Robert Vitalis joined the faculty of the University of Pennsylvania in July 1999 as associate professor of political science and director of the Middle East Center. He stepped down as Center director in July 2006. Penn promoted him to full professor in July 2008.

Vitalis received his Ph.D. in political science from MIT in 1989. His graduate work included a three-year residence in Cairo where he studied Arabic and researched the political strategies of Egyptian business firms. His first book, When Capitalists Collide: Business Conflict and the End of Empire in Egypt, was published in 1995.  The Organization of American Historians awarded him the Bernath Prize in 1996 for his work on Egypt's political economy.  
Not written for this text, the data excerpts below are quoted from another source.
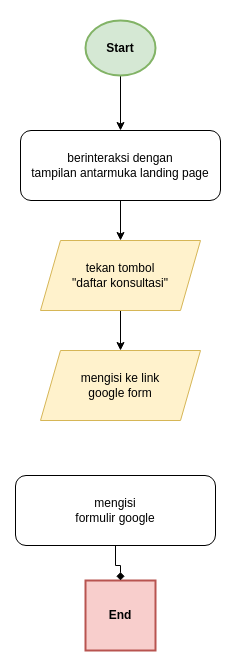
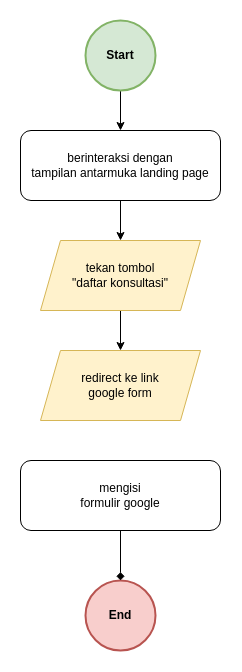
  <mxCell id="0" />
  <mxCell id="1" parent="0" />
- <mxCell id="2" value="End" style="whiteSpace=wrap;html=1;aspect=fixed;fillColor=#f8cecc;strokeColor=#b85450;fontStyle=1;strokeWidth=2;rounded=0;" parent="1" vertex="1"><mxGeometry x="85" y="580" width="70" height="70" as="geometry" /></mxCell>
+ <mxCell id="2" value="End" style="ellipse;whiteSpace=wrap;html=1;aspect=fixed;fillColor=#f8cecc;strokeColor=#b85450;fontStyle=1;strokeWidth=2;" parent="1" vertex="1"><mxGeometry x="85" y="580" width="70" height="70" as="geometry" /></mxCell>
  <mxCell id="3" style="edgeStyle=orthogonalEdgeStyle;rounded=0;orthogonalLoop=1;jettySize=auto;html=1;entryX=0.5;entryY=0;entryDx=0;entryDy=0;fontColor=#FFFFFF;" parent="1" source="4" target="6" edge="1"><mxGeometry relative="1" as="geometry" /></mxCell>
- <mxCell id="4" value="Start" style="ellipse;whiteSpace=wrap;html=1;aspect=fixed;fillColor=#d5e8d4;strokeColor=#82b366;fontStyle=1;strokeWidth=2;" parent="1" vertex="1"><mxGeometry x="85" y="20" width="70" height="55" as="geometry" /></mxCell>
+ <mxCell id="4" value="Start" style="ellipse;whiteSpace=wrap;html=1;aspect=fixed;fillColor=#d5e8d4;strokeColor=#82b366;fontStyle=1;strokeWidth=2;" parent="1" vertex="1"><mxGeometry x="85" y="20" width="70" height="70" as="geometry" /></mxCell>
  <mxCell id="5" value="" style="edgeStyle=orthogonalEdgeStyle;rounded=0;orthogonalLoop=1;jettySize=auto;html=1;" edge="1" parent="1" source="6" target="11"><mxGeometry relative="1" as="geometry" /></mxCell>
  <mxCell id="6" value="  berinteraksi dengan&lt;br&gt;tampilan antarmuka landing page" style="rounded=1;whiteSpace=wrap;html=1;fontSize=12;glass=0;strokeWidth=1;shadow=0;" parent="1" vertex="1"><mxGeometry x="20" y="130" width="200" height="70" as="geometry" /></mxCell>
- <mxCell id="7" value="mengisi ke link &lt;br&gt;google form" style="shape=parallelogram;perimeter=parallelogramPerimeter;whiteSpace=wrap;html=1;fixedSize=1;strokeWidth=1;fillColor=#fff2cc;strokeColor=#d6b656;" parent="1" vertex="1"><mxGeometry x="40" y="350" width="160" height="70" as="geometry" /></mxCell>
+ <mxCell id="7" value="redirect ke link &lt;br&gt;google form" style="shape=parallelogram;perimeter=parallelogramPerimeter;whiteSpace=wrap;html=1;fixedSize=1;strokeWidth=1;fillColor=#fff2cc;strokeColor=#d6b656;" parent="1" vertex="1"><mxGeometry x="40" y="350" width="160" height="70" as="geometry" /></mxCell>
  <mxCell id="8" value="" style="edgeStyle=orthogonalEdgeStyle;rounded=0;orthogonalLoop=1;jettySize=auto;html=1;endArrow=diamond;" edge="1" parent="1" source="9" target="2"><mxGeometry relative="1" as="geometry" /></mxCell>
- <mxCell id="9" value="  mengisi&lt;br&gt;formulir google" style="rounded=1;whiteSpace=wrap;html=1;fontSize=12;glass=0;strokeWidth=1;shadow=0;" parent="1" vertex="1"><mxGeometry x="15" y="475" width="200" height="70" as="geometry" /></mxCell>
+ <mxCell id="9" value="  mengisi&lt;br&gt;formulir google" style="rounded=1;whiteSpace=wrap;html=1;fontSize=12;glass=0;strokeWidth=1;shadow=0;" parent="1" vertex="1"><mxGeometry x="20" y="460" width="200" height="70" as="geometry" /></mxCell>
  <mxCell id="10" value="" style="edgeStyle=orthogonalEdgeStyle;rounded=0;orthogonalLoop=1;jettySize=auto;html=1;" edge="1" parent="1" source="11" target="7"><mxGeometry relative="1" as="geometry" /></mxCell>
  <mxCell id="11" value="tekan tombol&lt;br&gt;&quot;daftar konsultasi&quot;" style="shape=parallelogram;perimeter=parallelogramPerimeter;whiteSpace=wrap;html=1;fixedSize=1;strokeWidth=1;fillColor=#fff2cc;strokeColor=#d6b656;" vertex="1" parent="1"><mxGeometry x="40" y="240" width="160" height="70" as="geometry" /></mxCell>
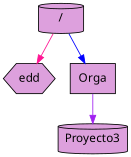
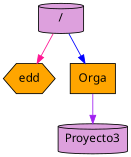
  digraph {
    fontname="Noto Sans"
    node [fillcolor=plum fontname="Noto Sans" shape=cylinder style=filled]
    edge [fontname="Noto Sans"]
    n1 [label="/"]
-   n2 [label=edd shape=hexagon]
-   n3 [label=Orga shape=box]
+   n2 [fillcolor=orange label=edd shape=hexagon]
+   n3 [fillcolor=orange label=Orga shape=box]
    n4 [label=Proyecto3]
    n1 -> n2 [color=deeppink]
    n1 -> n3 [color=blue]
    n3 -> n4 [color=purple]
  }
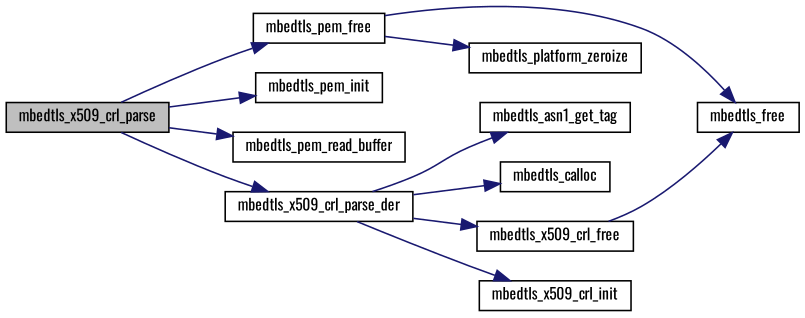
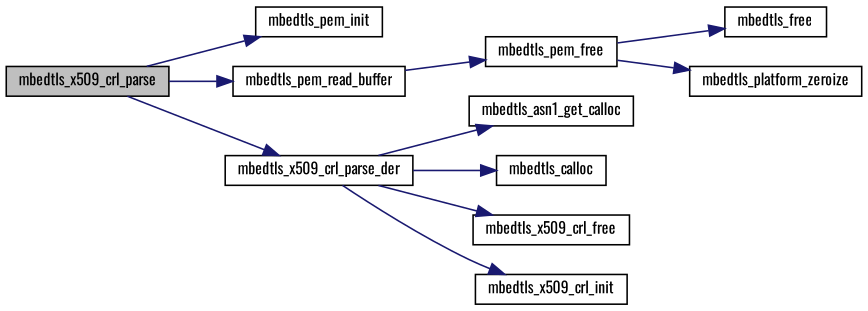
  digraph {
    fontname=Oswald
    rankdir=LR
    node [color=black fillcolor=white fontname=Oswald fontsize=10 shape=record style=filled]
    edge [color=midnightblue fontname=Oswald fontsize=10 labelfontname=Helvetica labelfontsize=10 style=solid]
    n1 [fillcolor=grey75 fontcolor=black height=0.2 label=mbedtls_x509_crl_parse width=0.4]
    n2 [height=0.2 label=mbedtls_pem_free width=0.4]
    n3 [height=0.2 label=mbedtls_pem_init width=0.4]
    n4 [height=0.2 label=mbedtls_pem_read_buffer width=0.4]
    n5 [height=0.2 label=mbedtls_x509_crl_parse_der width=0.4]
    n6 [height=0.2 label=mbedtls_free width=0.4]
    n7 [height=0.2 label=mbedtls_platform_zeroize width=0.4]
-   n8 [height=0.2 label=mbedtls_asn1_get_tag width=0.4]
+   n8 [height=0.2 label=mbedtls_asn1_get_calloc width=0.4]
    n9 [height=0.2 label=mbedtls_calloc width=0.4]
    n10 [height=0.2 label=mbedtls_x509_crl_free width=0.4]
    n11 [height=0.2 label=mbedtls_x509_crl_init width=0.4]
-   n1 -> n2
+   n4 -> n2
    n1 -> n3
    n1 -> n4
    n1 -> n5
    n2 -> n6
    n2 -> n7
    n5 -> n8
    n5 -> n9
    n5 -> n10
    n5 -> n11
-   n10 -> n6
  }
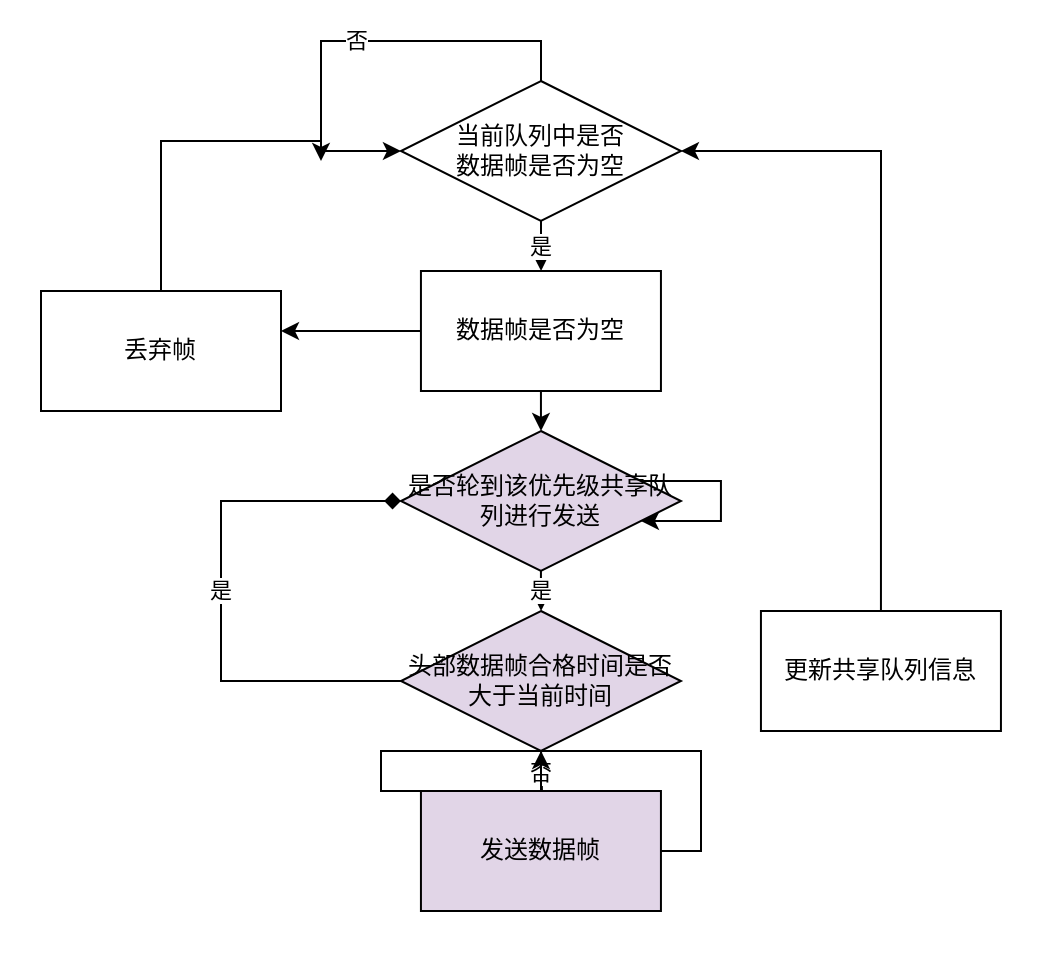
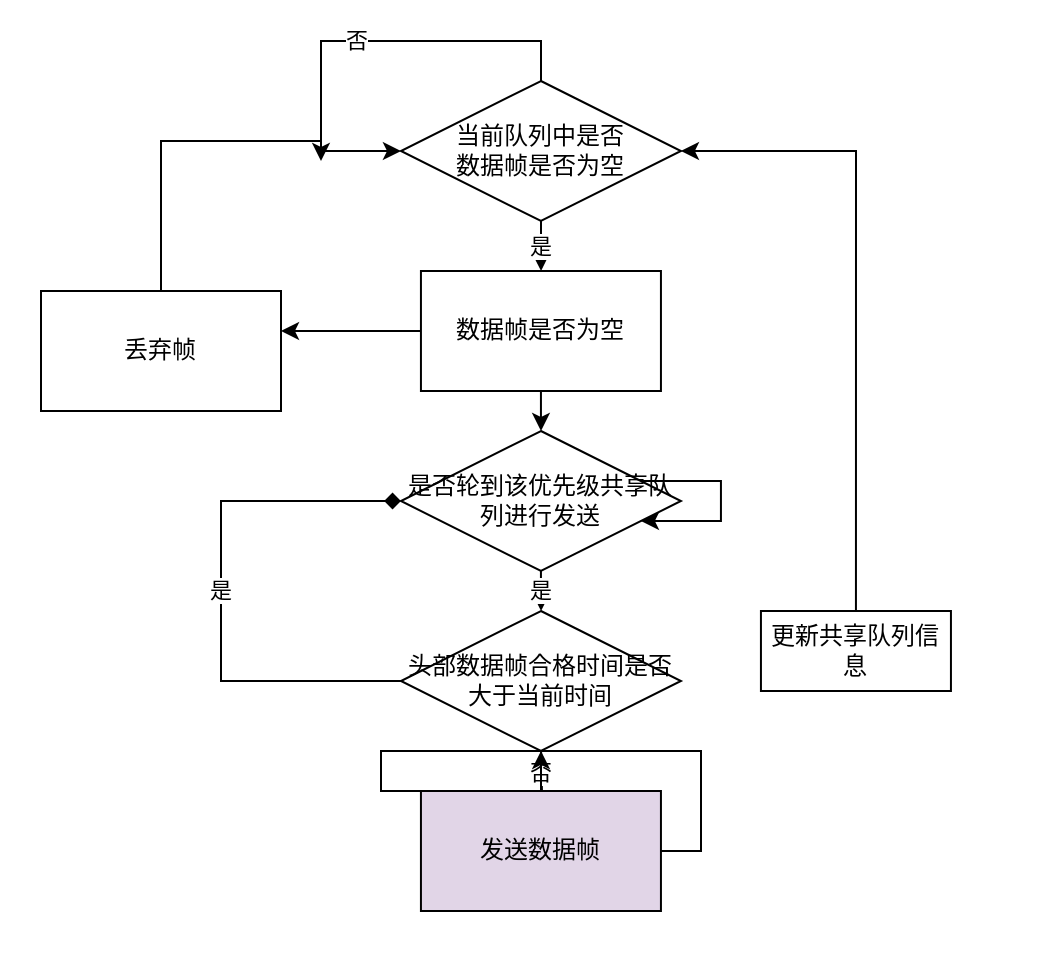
  <mxCell id="0" />
  <mxCell id="1" parent="0" />
  <mxCell id="2" value="是" style="edgeStyle=orthogonalEdgeStyle;rounded=0;orthogonalLoop=1;jettySize=auto;html=1;" edge="1" parent="1" source="4"><mxGeometry relative="1" as="geometry"><mxPoint x="270.034" y="135" as="targetPoint" /></mxGeometry></mxCell>
  <mxCell id="3" value="否" style="edgeStyle=orthogonalEdgeStyle;rounded=0;orthogonalLoop=1;jettySize=auto;html=1;entryX=0;entryY=0.5;entryDx=0;entryDy=0;" edge="1" parent="1" source="4" target="4"><mxGeometry relative="1" as="geometry"><mxPoint x="170" y="85" as="targetPoint" /><Array as="points"><mxPoint x="270" y="20" /><mxPoint x="160" y="20" /><mxPoint x="160" y="75" /></Array></mxGeometry></mxCell>
  <mxCell id="4" value="当前队列中是否&lt;br&gt;数据帧是否为空" style="rhombus;whiteSpace=wrap;html=1;" vertex="1" parent="1"><mxGeometry x="199.97" y="40" width="140" height="70" as="geometry" /></mxCell>
  <mxCell id="5" value="是" style="edgeStyle=orthogonalEdgeStyle;rounded=0;orthogonalLoop=1;jettySize=auto;html=1;exitX=0.5;exitY=1;exitDx=0;exitDy=0;" edge="1" parent="1" source="15"><mxGeometry relative="1" as="geometry"><mxPoint x="270.034" y="274.97" as="sourcePoint" /><mxPoint x="270.034" y="304.97" as="targetPoint" /></mxGeometry></mxCell>
  <mxCell id="6" value="否" style="edgeStyle=orthogonalEdgeStyle;rounded=0;orthogonalLoop=1;jettySize=auto;html=1;" edge="1" parent="1" target="7"><mxGeometry relative="1" as="geometry"><mxPoint x="270.034" y="375" as="sourcePoint" /></mxGeometry></mxCell>
  <mxCell id="7" value="发送数据帧" style="rounded=0;whiteSpace=wrap;html=1;fillColor=#e1d5e7;" vertex="1" parent="1"><mxGeometry x="209.97" y="395" width="120" height="60" as="geometry" /></mxCell>
  <mxCell id="8" value="" style="edgeStyle=orthogonalEdgeStyle;rounded=0;orthogonalLoop=1;jettySize=auto;html=1;exitX=0.5;exitY=1;exitDx=0;exitDy=0;" edge="1" parent="1" source="13"><mxGeometry relative="1" as="geometry"><mxPoint x="460.004" y="455" as="sourcePoint" /><mxPoint x="270" y="215" as="targetPoint" /></mxGeometry></mxCell>
- <mxCell id="9" value="更新共享队列信息" style="rounded=0;whiteSpace=wrap;html=1;" vertex="1" parent="1"><mxGeometry x="379.97" y="305" width="120" height="60" as="geometry" /></mxCell>
+ <mxCell id="9" value="更新共享队列信息" style="rounded=0;whiteSpace=wrap;html=1;" vertex="1" parent="1"><mxGeometry x="379.97" y="305" width="95" height="40" as="geometry" /></mxCell>
  <mxCell id="10" value="" style="edgeStyle=orthogonalEdgeStyle;rounded=0;orthogonalLoop=1;jettySize=auto;html=1;entryX=1;entryY=0.5;entryDx=0;entryDy=0;exitX=0.5;exitY=0;exitDx=0;exitDy=0;" edge="1" parent="1" source="9" target="4"><mxGeometry relative="1" as="geometry"><mxPoint x="439.97" y="55" as="targetPoint" /><mxPoint x="379.97" y="165" as="sourcePoint" /></mxGeometry></mxCell>
  <mxCell id="11" value="" style="edgeStyle=orthogonalEdgeStyle;rounded=0;orthogonalLoop=1;jettySize=auto;html=1;exitX=1;exitY=0.5;exitDx=0;exitDy=0;" edge="1" parent="1" source="7" target="17"><mxGeometry relative="1" as="geometry"><mxPoint x="439.97" y="465" as="sourcePoint" /></mxGeometry></mxCell>
  <mxCell id="12" value="" style="edgeStyle=orthogonalEdgeStyle;rounded=0;orthogonalLoop=1;jettySize=auto;html=1;" edge="1" parent="1" source="13"><mxGeometry relative="1" as="geometry"><mxPoint x="140" y="165" as="targetPoint" /></mxGeometry></mxCell>
  <mxCell id="13" value="数据帧是否为空" style="rounded=0;whiteSpace=wrap;html=1;" vertex="1" parent="1"><mxGeometry x="209.97" y="135" width="120" height="60" as="geometry" /></mxCell>
  <mxCell id="14" value="" style="edgeStyle=orthogonalEdgeStyle;rounded=0;orthogonalLoop=1;jettySize=auto;html=1;" edge="1" parent="1" source="15" target="15"><mxGeometry relative="1" as="geometry"><mxPoint x="429.97" y="250" as="targetPoint" /></mxGeometry></mxCell>
- <mxCell id="15" value="是否轮到该优先级共享队列进行发送" style="rhombus;whiteSpace=wrap;html=1;fillColor=#e1d5e7;" vertex="1" parent="1"><mxGeometry x="199.97" y="215" width="140" height="70" as="geometry" /></mxCell>
+ <mxCell id="15" value="是否轮到该优先级共享队列进行发送" style="rhombus;whiteSpace=wrap;html=1;" vertex="1" parent="1"><mxGeometry x="199.97" y="215" width="140" height="70" as="geometry" /></mxCell>
  <mxCell id="16" value="是" style="edgeStyle=orthogonalEdgeStyle;rounded=0;orthogonalLoop=1;jettySize=auto;html=1;exitX=0;exitY=0.5;exitDx=0;exitDy=0;entryX=0;entryY=0.5;entryDx=0;entryDy=0;endArrow=diamond;" edge="1" parent="1" source="17" target="15"><mxGeometry relative="1" as="geometry"><mxPoint x="170" y="250" as="targetPoint" /><Array as="points"><mxPoint x="110" y="340" /><mxPoint x="110" y="250" /></Array></mxGeometry></mxCell>
- <mxCell id="17" value="头部数据帧合格时间是否大于当前时间" style="rhombus;whiteSpace=wrap;html=1;fillColor=#e1d5e7;" vertex="1" parent="1"><mxGeometry x="199.97" y="305" width="140" height="70" as="geometry" /></mxCell>
+ <mxCell id="17" value="头部数据帧合格时间是否大于当前时间" style="rhombus;whiteSpace=wrap;html=1;" vertex="1" parent="1"><mxGeometry x="199.97" y="305" width="140" height="70" as="geometry" /></mxCell>
  <mxCell id="18" value="" style="edgeStyle=orthogonalEdgeStyle;rounded=0;orthogonalLoop=1;jettySize=auto;html=1;" edge="1" parent="1" source="19"><mxGeometry relative="1" as="geometry"><mxPoint x="160" y="80" as="targetPoint" /><Array as="points"><mxPoint x="80" y="70" /></Array></mxGeometry></mxCell>
  <mxCell id="19" value="丢弃帧" style="rounded=0;whiteSpace=wrap;html=1;" vertex="1" parent="1"><mxGeometry x="20" y="145" width="120" height="60" as="geometry" /></mxCell>
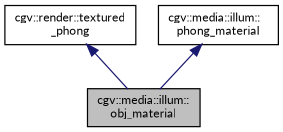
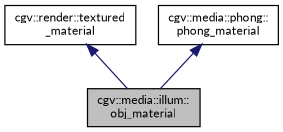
  digraph {
    fontname=Lato
    node [color=black fontname=Lato fontsize=10 shape=record]
    edge [color=midnightblue dir=back fontname=Lato fontsize=10 labelfontname=Helvetica labelfontsize=10 style=solid]
    n1 [fillcolor=grey75 fontcolor=black height=0.2 label="cgv::media::illum::\lobj_material" style=filled width=0.4]
-   n2 [height=0.2 label="cgv::render::textured\l_phong" width=0.4]
-   n3 [height=0.2 label="cgv::media::illum::\lphong_material" width=0.4]
+   n2 [height=0.2 label="cgv::render::textured\l_material" width=0.4]
+   n3 [height=0.2 label="cgv::media::phong::\lphong_material" width=0.4]
    n2 -> n1
    n3 -> n1
  }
He has continued to develop and expand the scope of his interests in historical comparative analysis in his second book, America's Kingdom: Mythmaking on the Saudi Oil Frontier, which was published in October 2006 by Stanford University Press, and named a book of the year in The Guardian

Recent honors include fellowships from the Rockefeller Foundation (2003), the Woodrow Wilson International Center (2002), the International Center for Advanced Study, NYU (2002), and the American Council of Learned Societies (2002). He was a MacArthur Award nominee in 1998. 

Recent publications:

White World Order, Black Power Politics: The Birth of American International Relations (Ithaca and London: Cornell University Press, 2017).